- PROMPT -
Give back every record verbatim, but not the pictures.

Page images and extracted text

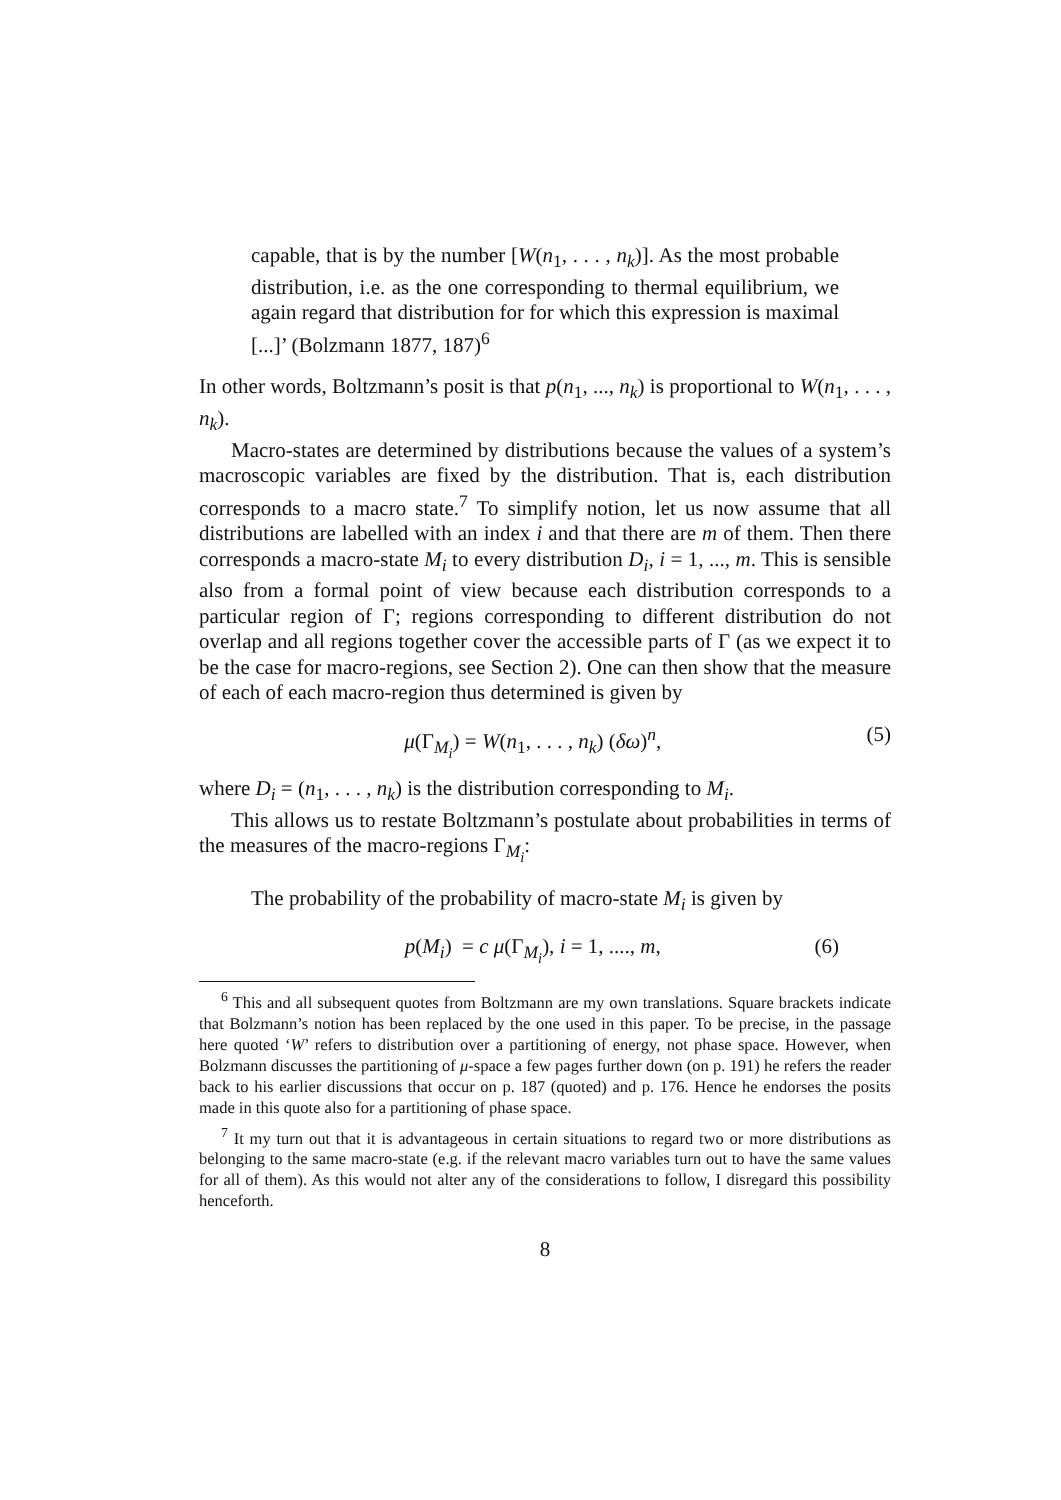capable, that is by the number [W(n<sub>1</sub>, . . . , n<sub>k</sub>)]. As the most probable distribution, i.e. as the one corresponding to thermal equilibrium, we again regard that distribution for for which this expression is maximal [...]’ (Bolzmann 1877, 187)<sup>6</sup>
In other words, Boltzmann’s posit is that p(n<sub>1</sub>, ..., n<sub>k</sub>) is proportional to W(n<sub>1</sub>, . . . , n<sub>k</sub>).
Macro-states are determined by distributions because the values of a system’s macroscopic variables are fixed by the distribution. That is, each distribution corresponds to a macro state.<sup>7</sup> To simplify notion, let us now assume that all distributions are labelled with an index i and that there are m of them. Then there corresponds a macro-state M<sub>i</sub> to every distribution D<sub>i</sub>, i = 1, ..., m. This is sensible also from a formal point of view because each distribution corresponds to a particular region of Γ; regions corresponding to different distribution do not overlap and all regions together cover the accessible parts of Γ (as we expect it to be the case for macro-regions, see Section 2). One can then show that the measure of each of each macro-region thus determined is given by
μ(Γ<sub>M<sub>i</sub></sub>) = W(n<sub>1</sub>, . . . , n<sub>k</sub>) (δω)<sup>n</sup>, (5)
where D<sub>i</sub> = (n<sub>1</sub>, . . . , n<sub>k</sub>) is the distribution corresponding to M<sub>i</sub>.
This allows us to restate Boltzmann’s postulate about probabilities in terms of the measures of the macro-regions Γ<sub>M<sub>i</sub></sub>:
The probability of the probability of macro-state M<sub>i</sub> is given by
p(M<sub>i</sub>) = c μ(Γ<sub>M<sub>i</sub></sub>), i = 1, ...., m, (6)
<sup>6</sup> This and all subsequent quotes from Boltzmann are my own translations. Square brackets indicate that Bolzmann’s notion has been replaced by the one used in this paper. To be precise, in the passage here quoted ‘W’ refers to distribution over a partitioning of energy, not phase space. However, when Bolzmann discusses the partitioning of μ-space a few pages further down (on p. 191) he refers the reader back to his earlier discussions that occur on p. 187 (quoted) and p. 176. Hence he endorses the posits made in this quote also for a partitioning of phase space.
<sup>7</sup> It my turn out that it is advantageous in certain situations to regard two or more distributions as belonging to the same macro-state (e.g. if the relevant macro variables turn out to have the same values for all of them). As this would not alter any of the considerations to follow, I disregard this possibility henceforth.
8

- WRITTEN RESPONSE -
capable, that is by the number [W(n<sub>1</sub>, . . . , n<sub>k</sub>)]. As the most probable distribution, i.e. as the one corresponding to thermal equilibrium, we again regard that distribution for for which this expression is maximal [...]’ (Bolzmann 1877, 187)<sup>6</sup>
In other words, Boltzmann’s posit is that p(n<sub>1</sub>, ..., n<sub>k</sub>) is proportional to W(n<sub>1</sub>, . . . , n<sub>k</sub>).
Macro-states are determined by distributions because the values of a system’s macroscopic variables are fixed by the distribution. That is, each distribution corresponds to a macro state.<sup>7</sup> To simplify notion, let us now assume that all distributions are labelled with an index i and that there are m of them. Then there corresponds a macro-state M<sub>i</sub> to every distribution D<sub>i</sub>, i = 1, ..., m. This is sensible also from a formal point of view because each distribution corresponds to a particular region of Γ; regions corresponding to different distribution do not overlap and all regions together cover the accessible parts of Γ (as we expect it to be the case for macro-regions, see Section 2). One can then show that the measure of each of each macro-region thus determined is given by
μ(Γ<sub>M<sub>i</sub></sub>) = W(n<sub>1</sub>, . . . , n<sub>k</sub>) (δω)<sup>n</sup>, (5)
where D<sub>i</sub> = (n<sub>1</sub>, . . . , n<sub>k</sub>) is the distribution corresponding to M<sub>i</sub>.
This allows us to restate Boltzmann’s postulate about probabilities in terms of the measures of the macro-regions Γ<sub>M<sub>i</sub></sub>:
The probability of the probability of macro-state M<sub>i</sub> is given by
p(M<sub>i</sub>) = c μ(Γ<sub>M<sub>i</sub></sub>), i = 1, ...., m, (6)
<sup>6</sup> This and all subsequent quotes from Boltzmann are my own translations. Square brackets indicate that Bolzmann’s notion has been replaced by the one used in this paper. To be precise, in the passage here quoted ‘W’ refers to distribution over a partitioning of energy, not phase space. However, when Bolzmann discusses the partitioning of μ-space a few pages further down (on p. 191) he refers the reader back to his earlier discussions that occur on p. 187 (quoted) and p. 176. Hence he endorses the posits made in this quote also for a partitioning of phase space.
<sup>7</sup> It my turn out that it is advantageous in certain situations to regard two or more distributions as belonging to the same macro-state (e.g. if the relevant macro variables turn out to have the same values for all of them). As this would not alter any of the considerations to follow, I disregard this possibility henceforth.
8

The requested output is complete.